### Task to carry out
Restate all the entries exactly as they appear, apart from the pictures.

Pictured people or hands with joints

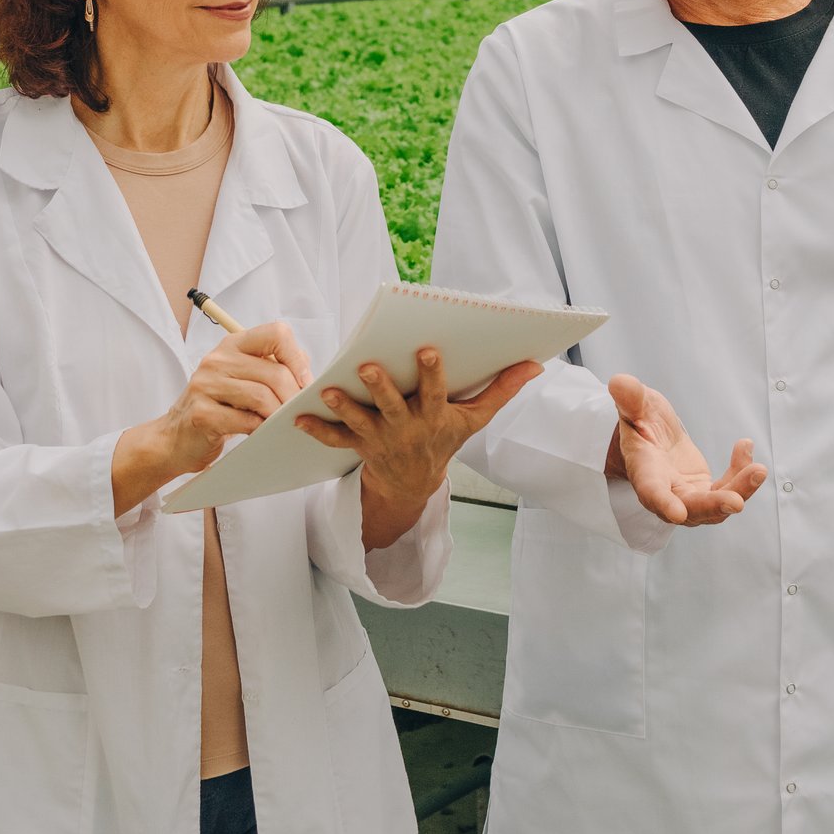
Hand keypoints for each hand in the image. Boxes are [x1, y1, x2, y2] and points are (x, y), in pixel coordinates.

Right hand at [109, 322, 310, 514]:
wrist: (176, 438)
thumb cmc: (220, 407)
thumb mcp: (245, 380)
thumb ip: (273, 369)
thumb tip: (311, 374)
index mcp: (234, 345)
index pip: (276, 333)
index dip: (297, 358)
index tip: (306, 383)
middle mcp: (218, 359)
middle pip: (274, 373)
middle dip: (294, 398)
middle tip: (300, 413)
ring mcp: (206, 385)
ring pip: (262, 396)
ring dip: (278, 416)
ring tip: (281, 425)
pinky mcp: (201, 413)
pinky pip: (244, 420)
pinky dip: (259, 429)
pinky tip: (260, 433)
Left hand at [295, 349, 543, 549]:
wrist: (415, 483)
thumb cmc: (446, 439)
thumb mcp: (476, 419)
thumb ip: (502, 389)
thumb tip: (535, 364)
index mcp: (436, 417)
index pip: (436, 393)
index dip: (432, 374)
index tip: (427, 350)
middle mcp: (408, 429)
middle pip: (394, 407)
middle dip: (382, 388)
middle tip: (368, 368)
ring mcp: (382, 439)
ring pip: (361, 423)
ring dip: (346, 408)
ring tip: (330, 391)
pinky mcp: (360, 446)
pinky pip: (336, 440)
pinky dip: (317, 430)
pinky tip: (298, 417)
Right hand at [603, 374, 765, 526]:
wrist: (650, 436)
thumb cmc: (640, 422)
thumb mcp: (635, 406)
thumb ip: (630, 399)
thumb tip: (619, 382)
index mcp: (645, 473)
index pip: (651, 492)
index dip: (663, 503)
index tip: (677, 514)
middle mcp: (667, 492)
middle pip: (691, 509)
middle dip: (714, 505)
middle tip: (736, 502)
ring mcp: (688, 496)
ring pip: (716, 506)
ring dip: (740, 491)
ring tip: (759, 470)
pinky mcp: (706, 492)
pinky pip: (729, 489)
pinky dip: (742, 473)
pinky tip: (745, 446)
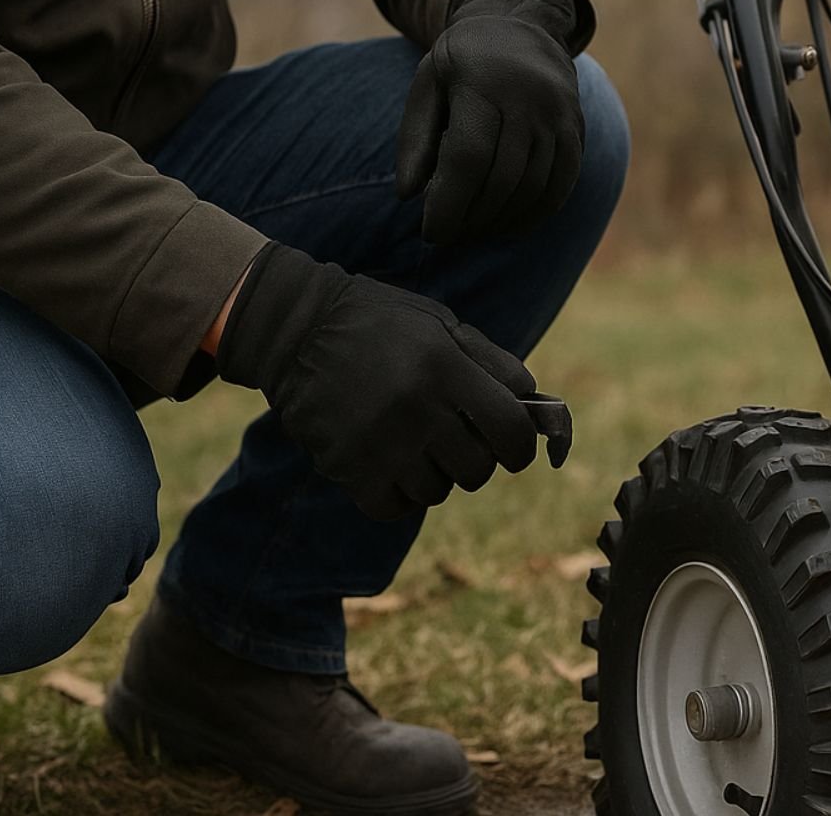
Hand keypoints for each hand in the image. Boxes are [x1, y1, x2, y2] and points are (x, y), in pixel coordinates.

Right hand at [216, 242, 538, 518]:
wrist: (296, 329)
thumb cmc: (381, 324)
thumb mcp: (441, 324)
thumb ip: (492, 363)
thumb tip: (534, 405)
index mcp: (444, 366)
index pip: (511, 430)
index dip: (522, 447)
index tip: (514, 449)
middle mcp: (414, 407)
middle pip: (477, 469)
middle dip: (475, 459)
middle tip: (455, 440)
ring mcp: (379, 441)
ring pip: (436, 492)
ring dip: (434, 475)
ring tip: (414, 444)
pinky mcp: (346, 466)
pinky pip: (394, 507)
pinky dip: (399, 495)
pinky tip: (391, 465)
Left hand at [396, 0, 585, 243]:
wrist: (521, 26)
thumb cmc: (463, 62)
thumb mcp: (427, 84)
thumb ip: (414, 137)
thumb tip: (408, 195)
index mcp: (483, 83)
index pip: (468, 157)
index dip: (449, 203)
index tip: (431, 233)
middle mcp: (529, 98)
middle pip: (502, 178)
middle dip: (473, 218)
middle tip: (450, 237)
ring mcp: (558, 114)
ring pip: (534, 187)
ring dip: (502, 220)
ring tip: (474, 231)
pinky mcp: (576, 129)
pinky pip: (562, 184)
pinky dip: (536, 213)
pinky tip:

### Solution for this exercise
Hand keypoints for each hand in the image. Boxes are [x1, y1, x2, y2] and points are (x, y), in pixel coordinates.

Right hand at [109, 322, 310, 514]:
wrist: (176, 438)
thumb cmc: (220, 407)
thumb mcp: (245, 380)
thumb ip: (273, 369)
thumb tip: (311, 374)
index mcp: (234, 345)
index pip: (276, 333)
index dip: (297, 358)
index tip: (306, 383)
middle mcp: (218, 359)
middle pip: (274, 373)
middle dip: (294, 398)
middle tip: (300, 413)
ring mcp: (206, 385)
ring pip: (262, 396)
ring dip: (278, 416)
ring tip: (281, 425)
pinky mcp: (201, 413)
pinky pip: (244, 420)
pinky dip: (259, 429)
pinky tip: (260, 433)
Left hand at [295, 349, 543, 549]:
wrist: (415, 483)
thumb cmc: (446, 439)
thumb mcp: (476, 419)
thumb ip: (502, 389)
thumb tip: (535, 364)
index mcp: (436, 417)
index pip: (436, 393)
index dip: (432, 374)
index tip: (427, 350)
middle mcp: (408, 429)
middle pip: (394, 407)
middle dip: (382, 388)
middle tip: (368, 368)
ring mcp: (382, 439)
ring pip: (361, 423)
ring dip: (346, 408)
ring tip: (330, 391)
pinky mcp: (360, 446)
pinky pip: (336, 440)
pinky dip: (317, 430)
pinky tip: (298, 417)
Right hand at [603, 374, 765, 526]:
wrist: (650, 436)
thumb cmc: (640, 422)
thumb mcp: (635, 406)
thumb ip: (630, 399)
thumb tip: (619, 382)
index mcp: (645, 473)
index pip: (651, 492)
index dip: (663, 503)
index tip: (677, 514)
middle mcp: (667, 492)
middle pip: (691, 509)
middle dip: (714, 505)
middle tip: (736, 502)
ring mcp: (688, 496)
ring pip: (716, 506)
ring dip: (740, 491)
ring tip: (759, 470)
pinky mcp: (706, 492)
pinky pip: (729, 489)
pinky dip: (742, 473)
pinky tip: (745, 446)
Hand keypoints for each hand in the image. Boxes are [x1, y1, x2, y2] and points are (x, y), in pixel coordinates.

Right hand at [216, 242, 538, 518]:
wrist: (296, 329)
thumb cmc: (381, 324)
thumb mcp: (441, 324)
thumb ip: (492, 363)
thumb tip: (534, 405)
index mcp: (444, 366)
index pip: (511, 430)
index dip: (522, 447)
index tip: (514, 449)
middle mcp: (414, 407)
middle pip: (477, 469)
middle dip: (475, 459)
middle tip: (455, 440)
ring mcp: (379, 441)
ring pip: (436, 492)
ring dip: (434, 475)
ring tip: (414, 444)
pinky mcp: (346, 466)
pinky pip: (394, 507)
pinky dip: (399, 495)
pinky tip: (391, 465)
Left hand at [396, 0, 585, 243]:
wrist: (521, 26)
thumb cmc: (463, 62)
thumb mcp: (427, 84)
thumb ip: (414, 137)
thumb tip: (408, 195)
index mcp: (483, 83)
index pip: (468, 157)
index dip: (449, 203)
index tip: (431, 233)
middle mcp: (529, 98)
middle pip: (502, 178)
middle dip: (473, 218)
middle tip: (450, 237)
ring mcp: (558, 114)
ring pip: (534, 187)
ring dip: (502, 220)
ring tip: (474, 231)
pinky mcp: (576, 129)
pinky pip: (562, 184)
pinky dip: (536, 213)
pinky tip:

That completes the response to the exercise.